Operating System and User Interface
There are few additions that Nokia has made to the detailed and feature-packed Windows Phone 8 software, save for the inclusion of the Nokia Pro Cam app that we’ll take a look at later. In terms of photography, there’s the Creative Studio and Smart Cam apps seen on earlier Lumias, for image editing. Users can add effects to their pictures and explore a variety of multi-shot modes for capturing action as it happens.
Camera and Video
On to the camera, which is far and away the stand out feature of this device and pushes the envelope of smartphone photography further than what has been seen before. There is little that compares to the Lumia 1020 under regular daylight conditions, with the camera producing incredibly sharp, clear images with real depth and clarity to them.
While we found some problems when shooting in the direction of bright sunlight, with hazing occurring around the edges of photos, the camera generally handles light sources well. There is little of the light bleeding around the edges of windows that you often get when shooting towards them.
Nokia Lumia 1020 camera samples – click thumbnails to see full size images
However, Nokia’s camera prowess really comes to the fore when shooting in low light, with the Lumia being able to capture in very dark conditions. In indoor situations the handset is second to none, with only the slightest distortion and noise appearing in even the darkest settings. The only problems we found with shooting in low light is that lining up a photo on a display that is almost totally black can be very difficult indeed.

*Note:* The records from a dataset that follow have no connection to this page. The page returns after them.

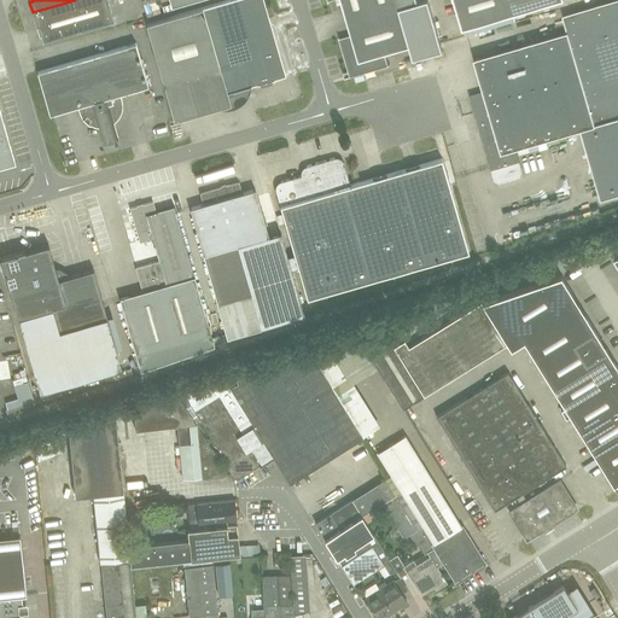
[(114,19),(108,0),(75,0),(33,12),(41,40),(114,19)]
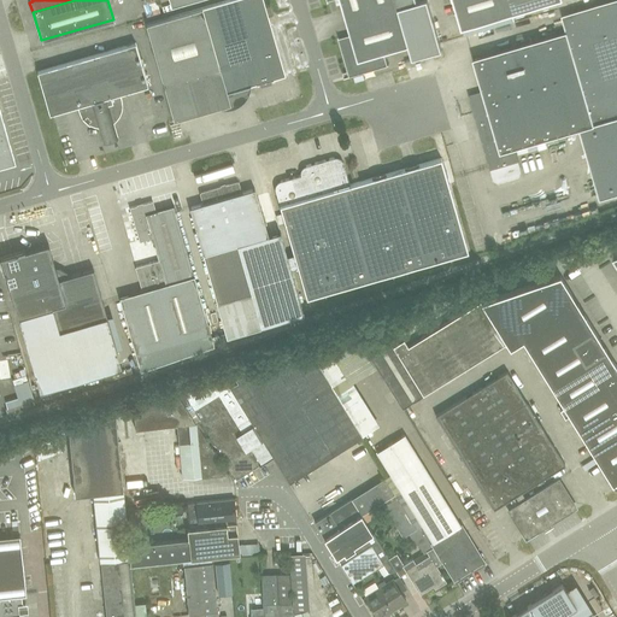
[(147,11),(160,7),(158,0),(145,0),(147,11)]
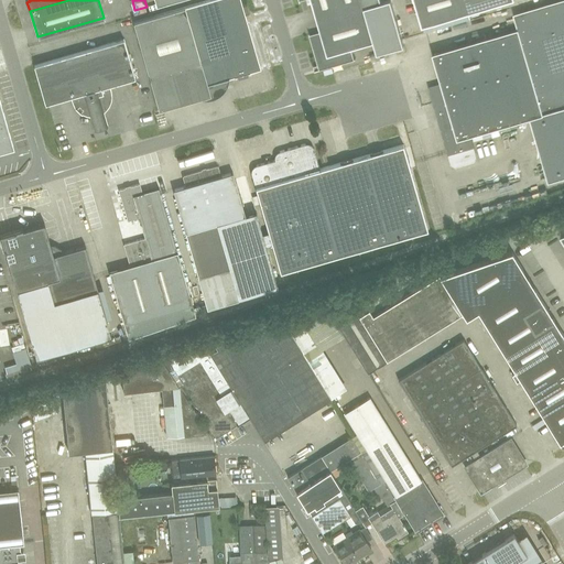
[(261,68),(241,0),(209,0),(134,21),(160,109),(210,95),(207,84),(261,68)]
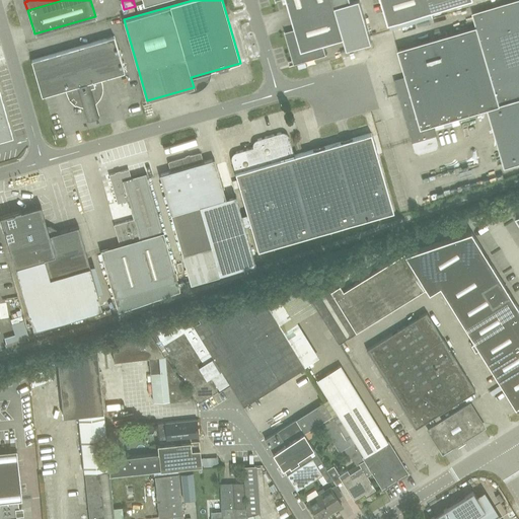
[(313,12),(309,0),(275,0),(276,1),(278,0),(287,0),(293,18),(303,15),(313,12)]
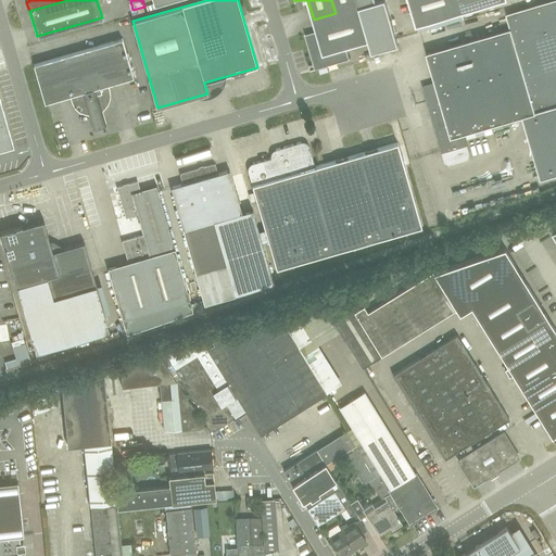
[(399,45),(386,0),(380,0),(376,1),(359,7),(336,13),(325,16),(314,20),(317,32),(305,35),(314,64),(312,65),(314,70),(350,59),(346,48),(369,40),(373,52),(399,45)]
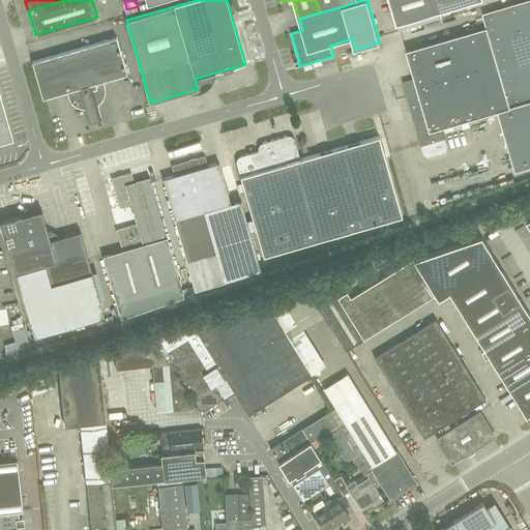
[(316,0),(320,12),(343,6),(358,1),(357,0),(316,0)]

As for the Pro Cam app, it offers a fantastic array of detailed controls that allow you to adjust the technical areas covered by photography, such as ISO, shutter speed and white balance. These controls appear in a wheel-like interface that pulls out across the display and are all very easy to adjust accurately.
Also included is a manual focus option, a real rarity on smartphones where touch focus is normally the only such choice. This is especially useful when lining up close-up shots, allowing you to bring even the smallest object into focus for shooting.
Performance and Verdict
Anyone looking at this handset will likely be considering it on the strength of its camera, which is clearly Nokia’s intention. Aside from its photographic capabilities there is little that distinguishes the Lumia 1020 from recent devices like the Lumia 920 and Lumia 925.
But that enormous, 41-megapixel sensor is a major strength, and something that will appeal to those who are serious about smartphone photography. Nokia’s camera prowess has been demonstrated several times over with its most recent Lumia handsets and this tradition continues with the Lumia 1020, an incredibly powerful and versatile camera phone.